2000 Terre des hommes launches its first project in Kosovo, in the Mitrovicë/Mitrovica and Svejan areas, to help children overcome the trauma of war.
2002 Beginning of the juvenile justice project in Prishtina/Priština to support young people who have turned to delinquency as a result of the conflict and help them reintegrate in society.
2005 In collaboration with Tdh Albania, assistance is provided to Albanian children who are forced to beg or commit offences in the streets of cities in Kosovo.
2010 Tdh committed to the building of an efficient Child Protection Safety Net in order to protect children against neglect, abuse, delinquency, trafficking and exploitation.
2015 Tdh has the lead in the drafting of the new Law on Child Protection jointly with the Prime Minister Office, which is expected to be approved by the Parliament 2018.
2015 Tdh Kosovo becomes a partner of the regional initiative - Child Protection Hub for South East Europe.
2016 Tdh begins the work on the reintegration of migrant families returning to Kosovo and on prevention of unsafe migration.
2017 Tdh provides long-term support for the implementation of the new Law on Child Protection and development other missing legislation and services.
2018 Tdh continues its work on trafficking of human beings in the Balkans, especially on the cross border cooperation, provision of community reintegration services and raising awareness.
2018 Tdh restarts its efforts to improve the juvenile justice field in Kosovo.

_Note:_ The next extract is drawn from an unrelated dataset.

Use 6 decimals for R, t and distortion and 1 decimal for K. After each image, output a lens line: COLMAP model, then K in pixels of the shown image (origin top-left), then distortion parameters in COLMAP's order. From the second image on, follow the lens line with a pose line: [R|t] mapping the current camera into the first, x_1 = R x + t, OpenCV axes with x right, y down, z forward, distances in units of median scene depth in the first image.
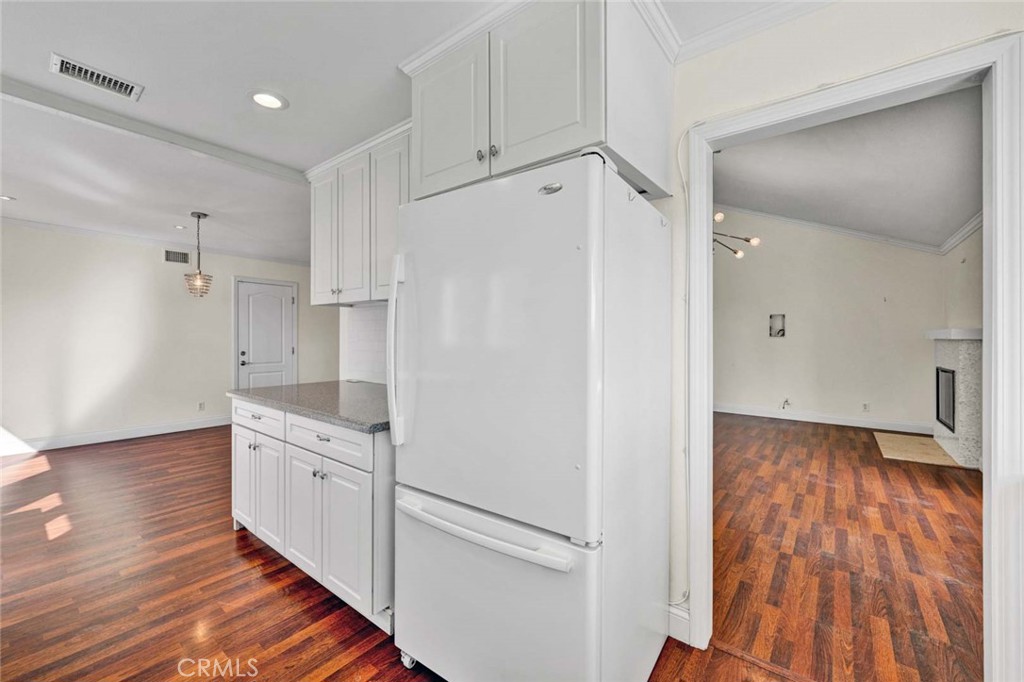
lens RADIAL K [[407.5, 0, 526.8], [0, 407.5, 341.4], [0, 0, 1]] dist [0.001182, 0.000242]
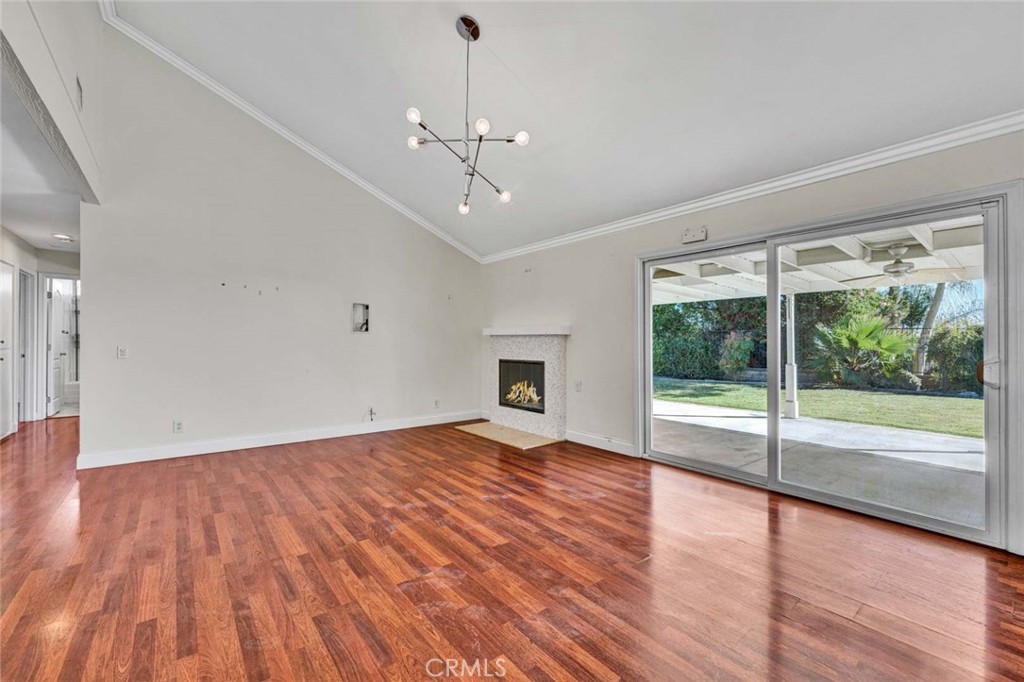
lens RADIAL K [[417.7, 0, 489.1], [0, 417.7, 342.1], [0, 0, 1]] dist [-0.011486, 0.000047]
pose [[0.282710, -0.005855, 0.959187, -0.169153], [0.006686, 0.999969, 0.004133, 0.011490], [-0.959182, 0.005245, 0.282741, 0.865405]]
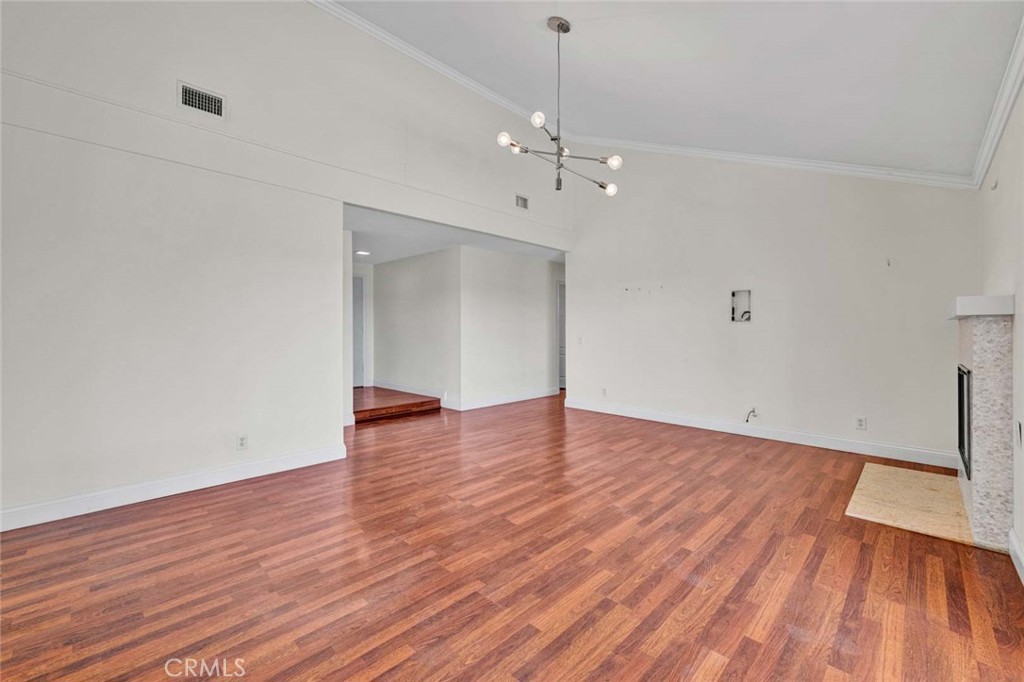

The story of Shkurte Gashi (17)

Shkurte successfully reintegrates into Kosovo thanks to setting up a tailoring business.

Shkurte lives with her parents and siblings in the municipality of Mitrovica in Kosovo. Together with her family, she was expelled from Germany and France after spending fourteen years in both countries. On return, her family faced an acute lack of basic necessities and exclusion. Her encounter with Terre des hommes (Tdh) after expulsion back to her home country drastically changed her and her family’s life to the better.

Poverty, unemployment, social exclusion and unavailability of services in Kosovo are some of the major causes of emigration. Forced expulsions have  increased over the past years, since many disqualify for asylum in Western Europe. The returnees face major challenges reintegrating back into the existing education or social systems. The social and economic conditions are often harder than prior to their departure. For Shkurte, whose family had been living in France and Germany for fourteen years, this was particularly challenging.

Germany and France had become Shkurte’s home. Her early childhood memories were made here. In these countries, she went to school and acquired the German and French languages. Despite her long stay in these two countries, she had to return to Kosovo, a country she barely knew, without any prior preparation to her family’s return. They lacked housing, job and food. Besides, the adolescent suffered from loneliness, for she had left her friends behind and had not yet made new friends in her neighborhood.

Thanks to the close collaboration with local organisations, Shkurte was identified and the case was recommended to Tdh. Our staff visited Shkurte and her family. Tdh proposes mechanisms and solutions by giving vulnerable family members and youth access to employment or self-employment through professional training or by setting up a business. Shkurte benefited from this model of reintegration as she expressed a deep interest in tailoring amid discussions with our staff.

A tailoring course opens a business opportunity

Accordingly, Tdh registered her to Diakonia Vocational Training Center in Mitrovica for a five months tailoring course. The project staff regularly visited her. “I am very happy and thankful that Tdh gave me the opportunity to attend this course. Besides the gained skills in tailoring, I have also met new friends here,” Shkurte recounts.Throughout this period, her family was very supportive of her professional development.

After successfully completing the tailoring course and acquiring the relevant professional skills in communication and social interactions with the other participants, Tdh provided Shkurte with a sewing machine in view of starting an income generating activity. Her tailoring business has improved the socio-economic status of her family. The Tdh Micro-Finance experts continue to visit her, so as to offer her recommendations, guidance and support in the running of the business. For Tdh, reintegration is a continuous process that requires long term measures and guidance, with the aim of promoting social and financial autonomy of the reintegrated families.